= Commissary Apostolic =

A Commissary Apostolic (Commissarius Apostolicus) is an office in the Catholic church. The Pope appoints commissaries as delegates for judicial and executive matters.

== Notable commissaries ==

In the early 5th century, Pope Celestine I appointed Cyril of Alexandria as Commissary Apostolic, in order to judge Nestorius in the Pope's name.

Cardinal Wolsey and Cardinal Campeggio were appointed Commissaries Apostolic for the divorce case of Henry VIII of England.

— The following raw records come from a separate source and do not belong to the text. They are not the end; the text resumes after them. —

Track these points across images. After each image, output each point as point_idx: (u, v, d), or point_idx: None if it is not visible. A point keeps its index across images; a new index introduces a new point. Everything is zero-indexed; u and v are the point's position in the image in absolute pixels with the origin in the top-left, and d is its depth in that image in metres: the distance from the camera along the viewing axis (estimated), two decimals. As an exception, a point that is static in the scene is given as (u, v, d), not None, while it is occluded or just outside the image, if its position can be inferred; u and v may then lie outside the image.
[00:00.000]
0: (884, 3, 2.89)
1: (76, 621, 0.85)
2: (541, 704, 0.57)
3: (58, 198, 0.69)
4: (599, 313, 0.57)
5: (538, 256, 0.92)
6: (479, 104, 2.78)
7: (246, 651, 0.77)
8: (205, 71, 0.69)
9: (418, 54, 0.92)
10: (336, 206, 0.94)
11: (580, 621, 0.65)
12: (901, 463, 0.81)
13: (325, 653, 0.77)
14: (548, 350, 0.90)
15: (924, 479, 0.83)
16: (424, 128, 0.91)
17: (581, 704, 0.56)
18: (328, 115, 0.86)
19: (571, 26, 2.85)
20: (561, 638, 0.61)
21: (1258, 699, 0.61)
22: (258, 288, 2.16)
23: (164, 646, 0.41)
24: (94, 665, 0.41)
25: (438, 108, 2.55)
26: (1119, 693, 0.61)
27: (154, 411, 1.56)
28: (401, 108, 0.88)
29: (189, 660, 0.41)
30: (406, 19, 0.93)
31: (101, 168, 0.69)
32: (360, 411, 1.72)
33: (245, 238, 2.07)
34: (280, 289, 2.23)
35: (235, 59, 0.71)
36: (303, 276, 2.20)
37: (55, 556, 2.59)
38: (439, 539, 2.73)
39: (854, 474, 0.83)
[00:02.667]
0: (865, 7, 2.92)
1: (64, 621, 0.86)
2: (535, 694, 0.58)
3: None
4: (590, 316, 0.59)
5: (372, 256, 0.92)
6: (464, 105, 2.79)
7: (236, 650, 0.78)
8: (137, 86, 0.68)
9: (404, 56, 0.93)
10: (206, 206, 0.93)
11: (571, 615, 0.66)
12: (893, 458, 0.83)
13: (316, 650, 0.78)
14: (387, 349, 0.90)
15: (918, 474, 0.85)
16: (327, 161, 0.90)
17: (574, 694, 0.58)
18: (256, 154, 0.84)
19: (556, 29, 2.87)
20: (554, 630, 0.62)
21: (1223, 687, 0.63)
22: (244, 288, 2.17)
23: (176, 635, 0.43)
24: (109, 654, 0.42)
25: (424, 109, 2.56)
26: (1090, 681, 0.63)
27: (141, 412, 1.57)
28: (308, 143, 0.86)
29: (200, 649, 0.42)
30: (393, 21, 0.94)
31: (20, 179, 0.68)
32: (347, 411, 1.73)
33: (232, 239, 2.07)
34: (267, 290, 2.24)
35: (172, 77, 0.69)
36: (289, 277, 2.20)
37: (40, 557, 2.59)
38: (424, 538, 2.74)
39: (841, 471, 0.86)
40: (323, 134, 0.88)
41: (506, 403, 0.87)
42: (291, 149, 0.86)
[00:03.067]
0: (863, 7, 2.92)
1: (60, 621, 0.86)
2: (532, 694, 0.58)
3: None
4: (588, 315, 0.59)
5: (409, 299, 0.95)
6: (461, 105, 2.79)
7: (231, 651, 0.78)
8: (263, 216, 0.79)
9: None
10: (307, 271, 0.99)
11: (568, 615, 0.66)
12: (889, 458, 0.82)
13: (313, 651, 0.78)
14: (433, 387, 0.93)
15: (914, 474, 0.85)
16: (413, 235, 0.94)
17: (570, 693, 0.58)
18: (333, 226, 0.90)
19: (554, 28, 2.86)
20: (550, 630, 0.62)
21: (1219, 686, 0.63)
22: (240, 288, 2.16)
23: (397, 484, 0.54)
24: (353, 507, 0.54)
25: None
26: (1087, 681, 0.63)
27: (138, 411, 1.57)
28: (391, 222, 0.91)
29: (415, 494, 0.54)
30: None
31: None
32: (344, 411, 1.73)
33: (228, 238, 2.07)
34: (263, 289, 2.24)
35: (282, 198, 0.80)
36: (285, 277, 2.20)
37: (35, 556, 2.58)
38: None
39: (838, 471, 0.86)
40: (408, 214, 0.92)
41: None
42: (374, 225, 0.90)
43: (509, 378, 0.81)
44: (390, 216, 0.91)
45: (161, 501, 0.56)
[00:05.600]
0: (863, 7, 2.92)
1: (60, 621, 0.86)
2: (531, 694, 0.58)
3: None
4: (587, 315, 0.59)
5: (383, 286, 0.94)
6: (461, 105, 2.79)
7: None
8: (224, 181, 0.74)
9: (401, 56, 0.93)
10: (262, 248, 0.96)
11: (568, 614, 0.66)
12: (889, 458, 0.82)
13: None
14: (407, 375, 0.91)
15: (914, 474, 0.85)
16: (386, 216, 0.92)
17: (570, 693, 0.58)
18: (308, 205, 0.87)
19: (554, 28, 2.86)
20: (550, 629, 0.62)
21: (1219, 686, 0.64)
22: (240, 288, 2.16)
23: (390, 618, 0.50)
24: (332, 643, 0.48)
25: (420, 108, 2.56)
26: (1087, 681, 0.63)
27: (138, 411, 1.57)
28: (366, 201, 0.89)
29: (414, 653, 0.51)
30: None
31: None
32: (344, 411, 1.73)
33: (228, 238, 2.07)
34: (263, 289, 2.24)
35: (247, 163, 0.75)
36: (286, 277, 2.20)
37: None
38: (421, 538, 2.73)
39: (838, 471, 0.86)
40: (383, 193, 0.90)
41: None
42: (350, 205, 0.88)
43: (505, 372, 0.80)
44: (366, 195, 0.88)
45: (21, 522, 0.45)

Various Roman congregations are presided over by commissaries appointed on a permanent basis.

==Authority==

The full extent of the authority of commissaries apostolic must be learnt from the diploma of their appointment. The usual powers which they possess, however, are defined in the common law of the Church. Commissaries can be empowered not only for judicial but also for executive purposes. When a papal commission mentions explicitly certain persons and certain things as subject to the authority of a commissary, and then adds in general that "other persons and other things" (quidam alii et res aliœ) are also included, it is understood that the latter phrase refers only to persons and things of equal or lower importance than those that are expressly named, and under no circumstances can the commissary's power extend to what is higher or more dignified (Cap. xv, de rescript.). If a bishop be appointed commissary Apostolic in matters that already belong to his ordinary (mainly diocesan) jurisdiction, he does not thereby receive a delegated jurisdiction superadded to that which he already possessed; such an Apostolic commission is said to 'excite', not to alter, his ordinary jurisdiction.

As a Commissary Apostolic is a delegate of the Holy See, an appeal may be made to the Pope against his judgments or administrative acts.

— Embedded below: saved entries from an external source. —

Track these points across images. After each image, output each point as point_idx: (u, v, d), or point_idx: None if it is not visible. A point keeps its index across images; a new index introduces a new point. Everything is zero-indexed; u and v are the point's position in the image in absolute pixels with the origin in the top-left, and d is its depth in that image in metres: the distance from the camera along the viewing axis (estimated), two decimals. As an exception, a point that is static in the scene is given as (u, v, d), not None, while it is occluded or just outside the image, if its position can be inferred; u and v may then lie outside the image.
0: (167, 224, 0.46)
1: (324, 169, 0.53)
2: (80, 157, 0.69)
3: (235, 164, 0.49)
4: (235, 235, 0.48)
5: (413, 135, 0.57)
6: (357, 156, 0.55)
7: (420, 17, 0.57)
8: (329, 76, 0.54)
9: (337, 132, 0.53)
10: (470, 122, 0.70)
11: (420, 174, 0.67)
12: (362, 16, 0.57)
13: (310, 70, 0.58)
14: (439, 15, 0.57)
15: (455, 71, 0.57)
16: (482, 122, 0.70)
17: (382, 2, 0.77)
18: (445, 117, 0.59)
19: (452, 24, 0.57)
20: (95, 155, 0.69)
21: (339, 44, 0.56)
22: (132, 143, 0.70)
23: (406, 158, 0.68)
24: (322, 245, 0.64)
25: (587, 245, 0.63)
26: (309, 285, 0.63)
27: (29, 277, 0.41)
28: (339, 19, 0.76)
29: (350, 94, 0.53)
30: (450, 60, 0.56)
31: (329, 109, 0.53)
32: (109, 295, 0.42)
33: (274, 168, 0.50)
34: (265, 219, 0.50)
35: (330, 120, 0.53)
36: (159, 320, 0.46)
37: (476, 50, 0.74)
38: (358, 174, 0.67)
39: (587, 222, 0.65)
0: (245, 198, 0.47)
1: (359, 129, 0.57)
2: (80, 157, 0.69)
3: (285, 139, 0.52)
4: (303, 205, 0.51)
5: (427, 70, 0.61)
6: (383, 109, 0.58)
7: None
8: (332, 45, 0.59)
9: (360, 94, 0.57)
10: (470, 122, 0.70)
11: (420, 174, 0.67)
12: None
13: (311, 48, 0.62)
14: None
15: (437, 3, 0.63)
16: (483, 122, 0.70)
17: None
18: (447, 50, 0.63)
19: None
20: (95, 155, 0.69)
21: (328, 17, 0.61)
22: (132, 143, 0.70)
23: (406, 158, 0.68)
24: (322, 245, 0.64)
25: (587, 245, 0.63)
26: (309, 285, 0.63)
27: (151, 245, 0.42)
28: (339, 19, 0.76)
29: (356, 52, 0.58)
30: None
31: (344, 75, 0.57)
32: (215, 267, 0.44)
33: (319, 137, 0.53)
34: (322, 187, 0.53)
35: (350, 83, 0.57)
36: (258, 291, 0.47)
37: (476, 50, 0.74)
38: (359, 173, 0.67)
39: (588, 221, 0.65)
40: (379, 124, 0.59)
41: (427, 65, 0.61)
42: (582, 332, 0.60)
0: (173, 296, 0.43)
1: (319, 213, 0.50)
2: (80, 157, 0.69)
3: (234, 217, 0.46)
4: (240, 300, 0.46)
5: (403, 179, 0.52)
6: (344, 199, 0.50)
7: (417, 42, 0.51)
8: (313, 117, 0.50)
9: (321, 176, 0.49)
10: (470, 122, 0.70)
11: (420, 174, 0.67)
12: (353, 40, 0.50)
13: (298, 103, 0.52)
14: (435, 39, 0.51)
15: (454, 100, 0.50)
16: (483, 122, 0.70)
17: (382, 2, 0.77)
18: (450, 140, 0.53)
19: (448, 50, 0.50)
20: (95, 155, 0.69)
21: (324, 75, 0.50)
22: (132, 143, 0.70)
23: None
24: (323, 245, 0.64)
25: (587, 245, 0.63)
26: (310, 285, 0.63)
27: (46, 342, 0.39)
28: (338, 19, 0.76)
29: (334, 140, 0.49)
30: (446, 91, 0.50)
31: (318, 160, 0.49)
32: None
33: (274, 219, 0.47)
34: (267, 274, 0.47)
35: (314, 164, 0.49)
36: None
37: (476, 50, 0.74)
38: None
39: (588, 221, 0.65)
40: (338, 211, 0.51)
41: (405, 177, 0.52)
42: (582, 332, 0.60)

When several commissaries have been appointed for the same case, they are to act together as one; but if, owing to death or any other cause, one or other of the commissaries should be hindered from acting, the remaining members have full power to execute their commission. In case the commissaries be two in number and they disagree in the judgment to be given, the matter must be decided by the Holy See.

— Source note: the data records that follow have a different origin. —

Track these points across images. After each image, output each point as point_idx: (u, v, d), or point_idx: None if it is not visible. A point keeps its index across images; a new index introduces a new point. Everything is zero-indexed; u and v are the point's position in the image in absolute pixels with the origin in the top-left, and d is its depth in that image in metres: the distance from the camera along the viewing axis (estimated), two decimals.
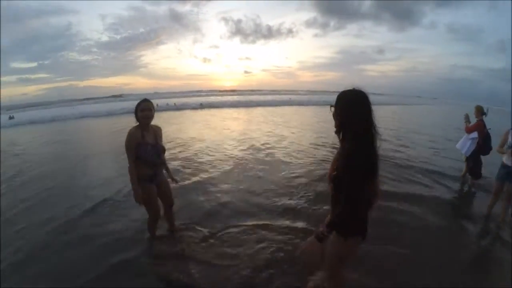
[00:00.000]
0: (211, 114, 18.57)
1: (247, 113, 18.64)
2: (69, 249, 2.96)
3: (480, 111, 4.67)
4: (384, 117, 16.37)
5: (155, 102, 2.94)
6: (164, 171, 2.95)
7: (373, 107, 1.46)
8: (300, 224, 3.34)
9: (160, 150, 2.74)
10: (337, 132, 1.55)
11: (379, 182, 1.68)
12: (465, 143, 4.90)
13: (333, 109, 1.55)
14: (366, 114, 1.47)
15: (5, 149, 9.15)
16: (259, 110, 21.64)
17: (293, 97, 40.97)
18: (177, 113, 19.58)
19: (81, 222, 3.54)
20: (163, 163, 2.87)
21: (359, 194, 1.43)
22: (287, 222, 3.39)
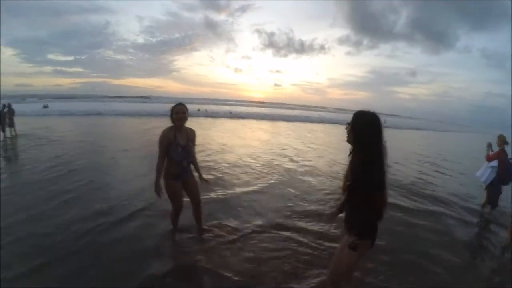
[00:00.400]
0: (242, 124, 19.23)
1: (277, 127, 19.02)
2: (99, 254, 2.80)
3: (503, 140, 4.69)
4: (418, 143, 16.08)
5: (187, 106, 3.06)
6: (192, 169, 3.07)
7: (404, 131, 1.81)
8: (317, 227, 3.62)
9: (190, 151, 2.89)
10: (350, 142, 1.76)
11: (388, 195, 1.78)
12: (485, 172, 4.91)
13: (348, 126, 1.74)
14: (378, 135, 1.67)
15: (45, 135, 10.48)
16: (288, 125, 21.97)
17: (322, 114, 41.01)
18: (208, 120, 20.61)
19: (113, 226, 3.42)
20: (193, 163, 3.04)
21: (371, 205, 1.64)
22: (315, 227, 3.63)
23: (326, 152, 10.11)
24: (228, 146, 9.58)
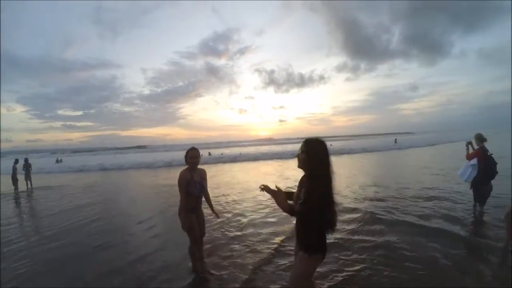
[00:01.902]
0: (250, 167, 18.08)
1: (287, 164, 18.20)
2: None
3: (480, 138, 4.93)
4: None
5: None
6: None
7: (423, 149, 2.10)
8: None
9: (204, 186, 3.36)
10: (302, 168, 1.97)
11: (337, 212, 1.95)
12: (466, 170, 5.09)
13: (301, 153, 1.95)
14: (327, 158, 1.89)
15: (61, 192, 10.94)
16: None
17: (334, 143, 39.69)
18: (219, 166, 19.72)
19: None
20: (206, 198, 3.47)
21: (320, 222, 1.88)
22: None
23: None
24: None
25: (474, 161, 4.95)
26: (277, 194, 1.93)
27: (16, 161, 12.36)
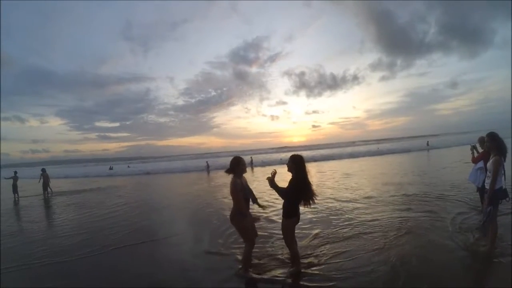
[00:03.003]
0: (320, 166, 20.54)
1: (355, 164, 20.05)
2: None
3: (484, 141, 4.55)
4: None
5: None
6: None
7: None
8: None
9: (251, 190, 3.68)
10: (290, 171, 3.34)
11: (315, 192, 3.34)
12: (476, 175, 5.02)
13: (289, 162, 3.34)
14: (303, 165, 3.28)
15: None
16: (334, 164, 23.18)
17: (380, 146, 41.36)
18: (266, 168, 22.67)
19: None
20: (253, 199, 3.72)
21: (295, 199, 3.29)
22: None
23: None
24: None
25: (480, 164, 4.89)
26: (269, 182, 3.38)
27: (44, 170, 14.08)
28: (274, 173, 3.42)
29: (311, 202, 3.34)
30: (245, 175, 3.63)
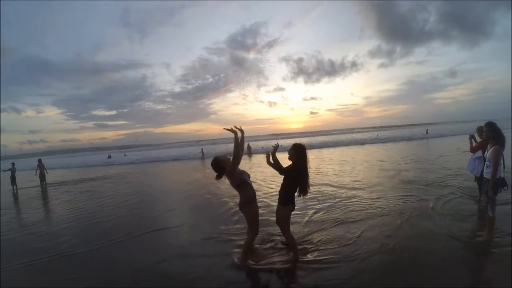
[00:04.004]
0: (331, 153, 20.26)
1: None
2: None
3: (482, 131, 4.58)
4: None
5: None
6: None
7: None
8: None
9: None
10: (290, 159, 3.33)
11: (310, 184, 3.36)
12: (474, 165, 5.09)
13: (290, 150, 3.32)
14: (304, 154, 3.28)
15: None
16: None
17: (358, 135, 40.52)
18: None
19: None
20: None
21: (292, 186, 3.30)
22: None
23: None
24: None
25: (479, 153, 4.99)
26: (268, 156, 3.40)
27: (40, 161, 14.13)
28: (276, 147, 3.48)
29: (305, 192, 3.36)
30: (242, 162, 3.58)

A commissary Apostolic has the power to subdelegate another person for the cause committed to him, unless it has been expressly stated in his diploma that, owing to the importance of the matter at issue, he is to exercise jurisdiction personally.

== Candidates ==

By the plenitude of his power, the Pope can constitute a layman commissary Apostolic for ecclesiastical affairs, but according to the common canon law only prelates or clerics of the major orders should receive such a commission (Lib. Sext., c. II, de rescr., 1, 3). The Council of Trent (Sess. XXV, c. xvi, de Ref.) prescribes that each bishop should transmit to the Holy See the names of four persons capable of receiving such delegation for his diocese. It has consequently become customary for the Pope to choose commissaries Apostolic from the locality where they are to investigate or pass judgment or execute a mandate.